I am not sure how to proceed with the solution.
Best Answer
You should apply the subspace test. Suppose $V$ is the vector space of all functions from $\mathbb{R}$ to $\mathbb{R}$, and $W$ is the subset of all continuous functions in $V$. To see if $W$ is a subspace of $V$ it's enough to check that $W$ is non-empty, and that it's closed under vector addition and scalar multiplication.
It's clear that $W$ is non-empty, since, for example, it contains the constant zero function.
Showing that $W$ is closed under scalar multiplication means checking that if $f: \mathbb{R} \rightarrow \mathbb{R}$ is continuous, and $c\in \mathbb{R}$ is a real number, then the function $c.f : x \mapsto cf(x)$ is also continuous. Showing that $W$ is closed under vector addition means checking that if $f$ and $g$ are continuous functions (belonging to $W$), then so is $f+g: x \mapsto f(x)+g(x)$.

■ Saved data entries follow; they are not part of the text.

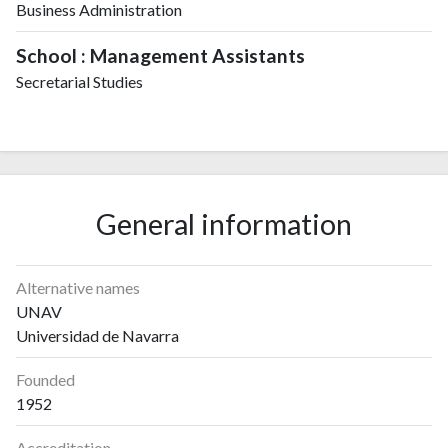
Business Administration
School : Management Assistants
Secretarial Studies
General information
Alternative names
UNAV
Universidad de Navarra
Founded
1952
Accreditation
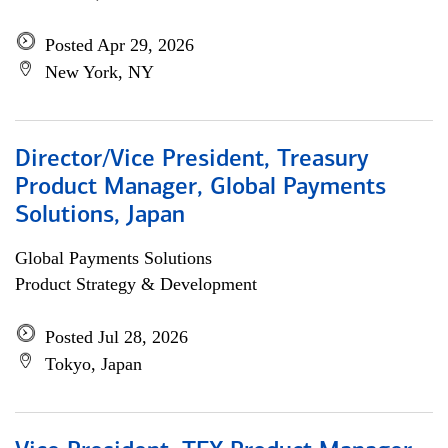
Posted Apr 29, 2026
New York, NY
Director/Vice President, Treasury
Product Manager, Global Payments
Solutions, Japan
Global Payments Solutions
Product Strategy & Development
Posted Jul 28, 2026
Tokyo, Japan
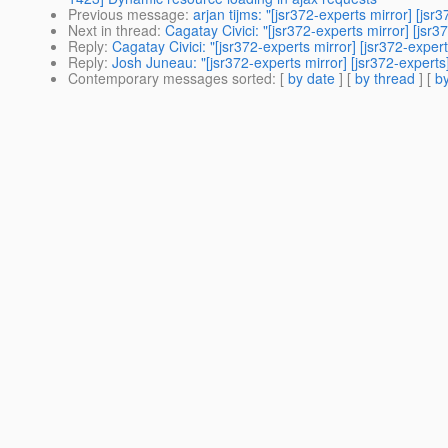
Previous message
:
arjan tijms: "[jsr372-experts mirror] [j
Next in thread
:
Cagatay Civici: "[jsr372-experts mirror] [jsr
Reply
:
Cagatay Civici: "[jsr372-experts mirror] [jsr372-expe
Reply
:
Josh Juneau: "[jsr372-experts mirror] [jsr372-experts
Contemporary messages sorted
: [
by date
] [
by thread
] [
by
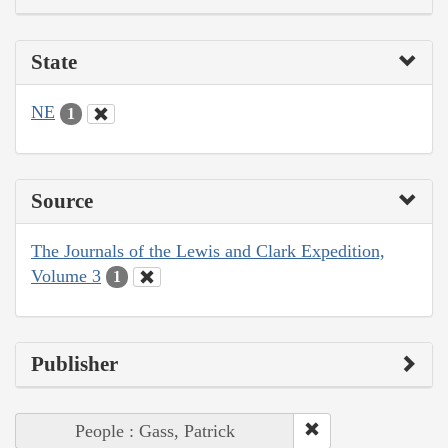
State
NE
1
Source
The Journals of the Lewis and Clark Expedition,
Volume 3
1
Publisher
People : Gass, Patrick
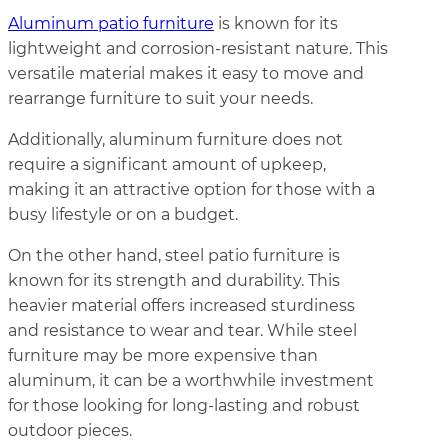
Aluminum patio furniture
is known for its
lightweight and corrosion-resistant nature. This
versatile material makes it easy to move and
rearrange furniture to suit your needs.
Additionally, aluminum furniture does not
require a significant amount of upkeep,
making it an attractive option for those with a
busy lifestyle or on a budget.
On the other hand, steel patio furniture is
known for its strength and durability. This
heavier material offers increased sturdiness
and resistance to wear and tear. While steel
furniture may be more expensive than
aluminum, it can be a worthwhile investment
for those looking for long-lasting and robust
outdoor pieces.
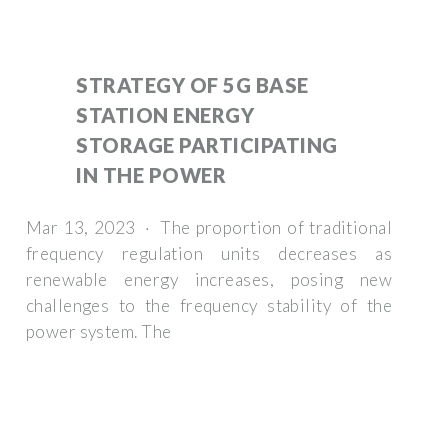
STRATEGY OF 5G BASE
STATION ENERGY
STORAGE PARTICIPATING
IN THE POWER
Mar 13, 2023 · The proportion of traditional
frequency regulation units decreases as
renewable energy increases, posing new
challenges to the frequency stability of the
power system. The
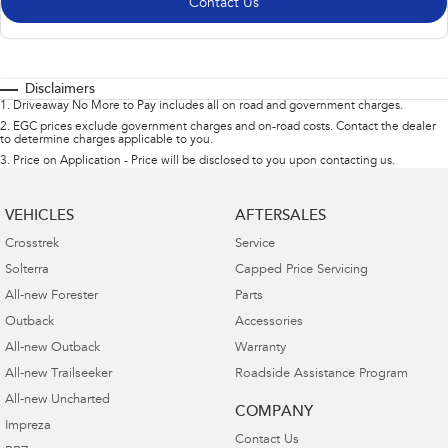
Contact Us
Disclaimers
1
.
Driveaway No More to Pay includes all on road and government charges.
2
.
EGC prices exclude government charges and on-road costs. Contact the dealer
to determine charges applicable to you.
3
.
Price on Application - Price will be disclosed to you upon contacting us.
VEHICLES
AFTERSALES
Crosstrek
Service
Solterra
Capped Price Servicing
All-new Forester
Parts
Outback
Accessories
All-new Outback
Warranty
All-new Trailseeker
Roadside Assistance Program
All-new Uncharted
COMPANY
Impreza
Contact Us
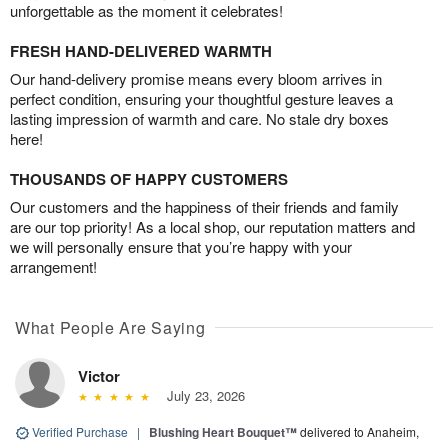
unforgettable as the moment it celebrates!
FRESH HAND-DELIVERED WARMTH
Our hand-delivery promise means every bloom arrives in
perfect condition, ensuring your thoughtful gesture leaves a
lasting impression of warmth and care. No stale dry boxes
here!
THOUSANDS OF HAPPY CUSTOMERS
Our customers and the happiness of their friends and family
are our top priority! As a local shop, our reputation matters and
we will personally ensure that you’re happy with your
arrangement!
What People Are Saying
Victor
July 23, 2026
Verified Purchase
|
Blushing Heart Bouquet™
delivered to Anaheim,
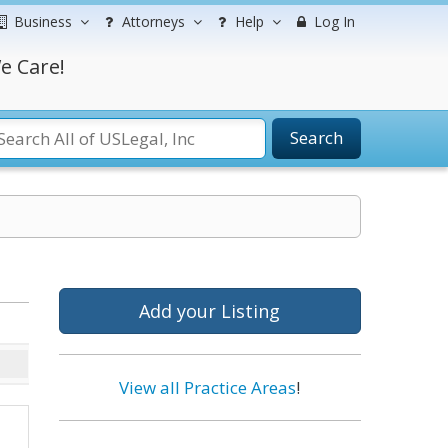
Business
Attorneys
Help
Log In
e Care!
Search
Add your Listing
View all Practice Areas
!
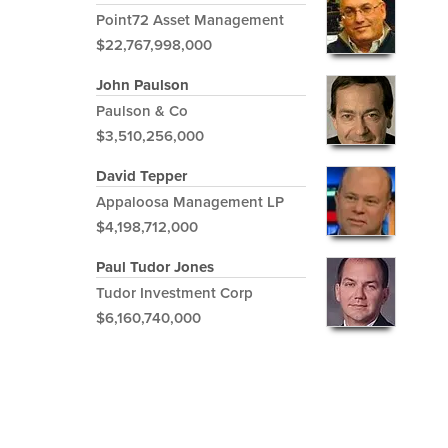
Point72 Asset Management
$22,767,998,000
John Paulson
Paulson & Co
$3,510,256,000
David Tepper
Appaloosa Management LP
$4,198,712,000
Paul Tudor Jones
Tudor Investment Corp
$6,160,740,000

The essential facts needed to prove these two properties are the following: the addition and multiplication functions $+: \mathbb{R}\times \mathbb{R} \rightarrow \mathbb{R}$ and $.: \mathbb{R} \times \mathbb{R} \rightarrow \mathbb{R}$ are both continuous. If $f$ and $g$ are two continuous functions from $\mathbb{R}$ to $\mathbb{R}$, then the composition function $f\circ g: x \mapsto f(g(x))$ is also continuous.